▶ **INSTRUCTION**
Repeat the entries below word for word, though any picture in them should be dropped.

[Before-and-after page screenshots]
....................

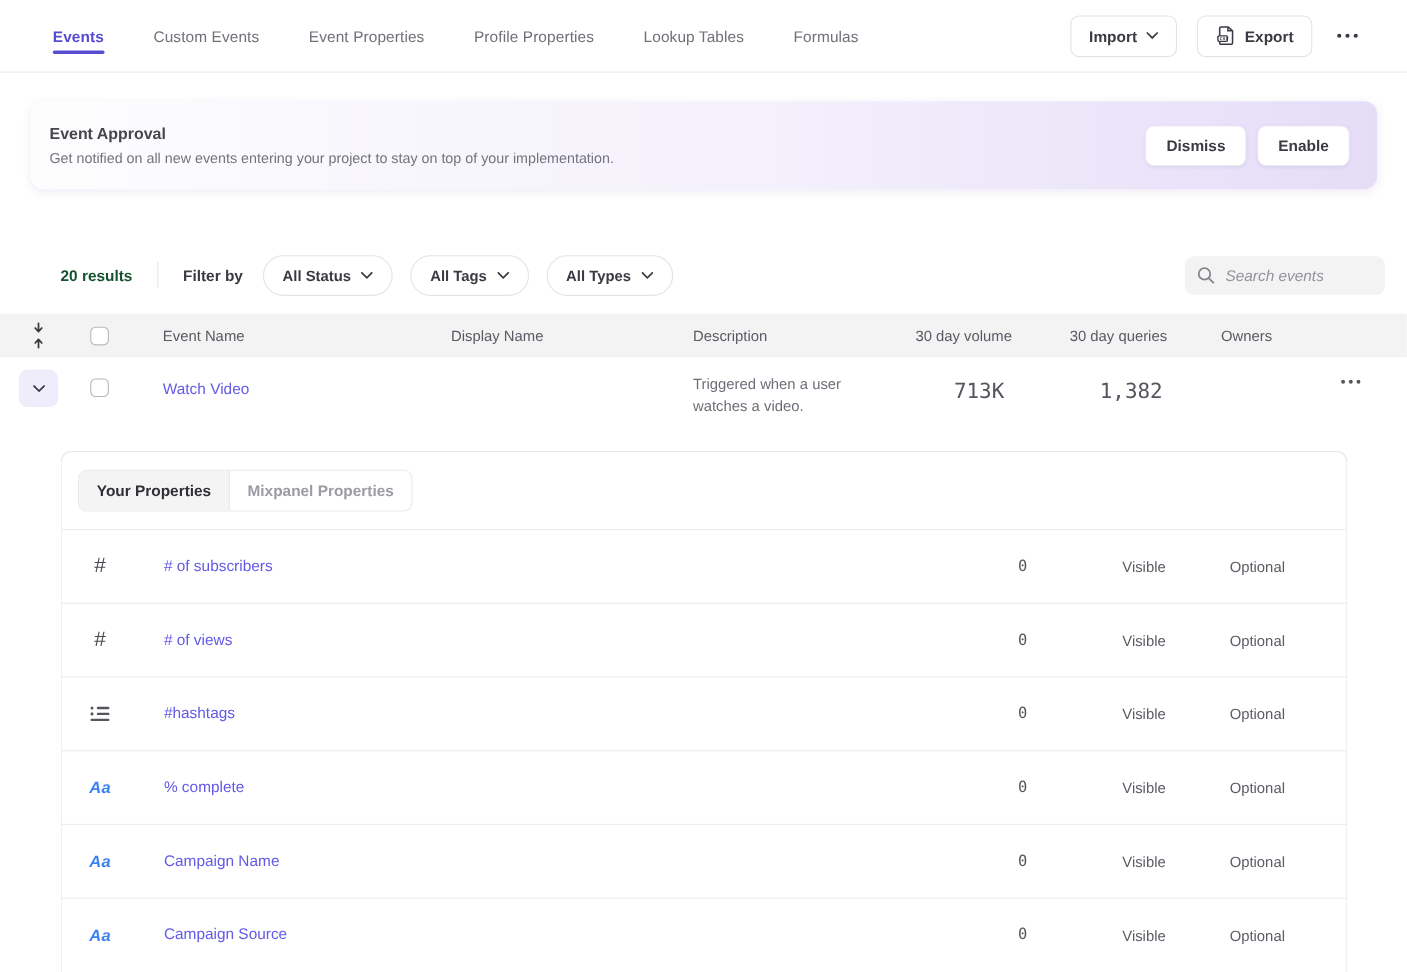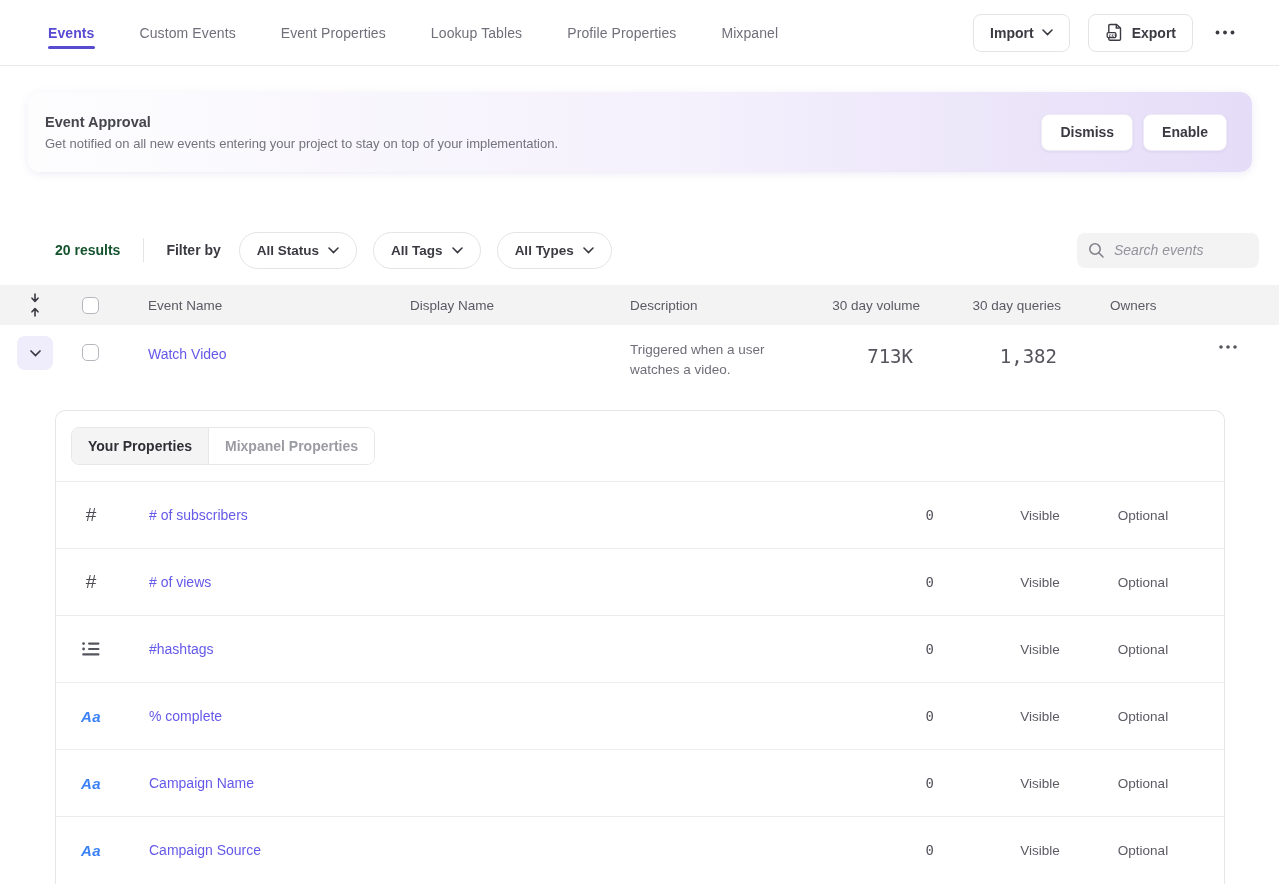--- a/index.html
+++ b/index.html
@@ -101,23 +101,23 @@
 <body>
 
 <div class="page">
   <div class="upper-strip"></div>
 
   <div class="topnav">
     <div class="nav-tabs" id="nav-tabs">
         <div class="nav-tab active">Events</div>
         <div class="nav-tab">Custom Events</div>
         <div class="nav-tab">Event Properties</div>
+        <div class="nav-tab">Profile Properties</div>
         <div class="nav-tab">Lookup Tables</div>
-        <div class="nav-tab">Profile Properties</div>
-        <div class="nav-tab">Mixpanel</div>
+        <div class="nav-tab">Formulas</div>
       </div>
     <div class="nav-actions">
       <button class="btn">
         <span>Import</span>
         <svg class="chev" viewBox="0 0 11 7">
             <path d="M1 1l4.5 4.5L10 1" fill="none" stroke="#3a3a42" stroke-width="1.6" stroke-linecap="round"></path>
           </svg>
       </button>
       <button class="btn">
         <svg width="19" height="19" viewBox="0 0 19 19">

....................

▶ **SOLUTION**
--- a/index.html
+++ b/index.html
@@ -101,23 +101,23 @@
 <body>
 
 <div class="page">
   <div class="upper-strip"></div>
 
   <div class="topnav">
     <div class="nav-tabs" id="nav-tabs">
         <div class="nav-tab active">Events</div>
         <div class="nav-tab">Custom Events</div>
         <div class="nav-tab">Event Properties</div>
+        <div class="nav-tab">Profile Properties</div>
         <div class="nav-tab">Lookup Tables</div>
-        <div class="nav-tab">Profile Properties</div>
-        <div class="nav-tab">Mixpanel</div>
+        <div class="nav-tab">Formulas</div>
       </div>
     <div class="nav-actions">
       <button class="btn">
         <span>Import</span>
         <svg class="chev" viewBox="0 0 11 7">
             <path d="M1 1l4.5 4.5L10 1" fill="none" stroke="#3a3a42" stroke-width="1.6" stroke-linecap="round"></path>
           </svg>
       </button>
       <button class="btn">
         <svg width="19" height="19" viewBox="0 0 19 19">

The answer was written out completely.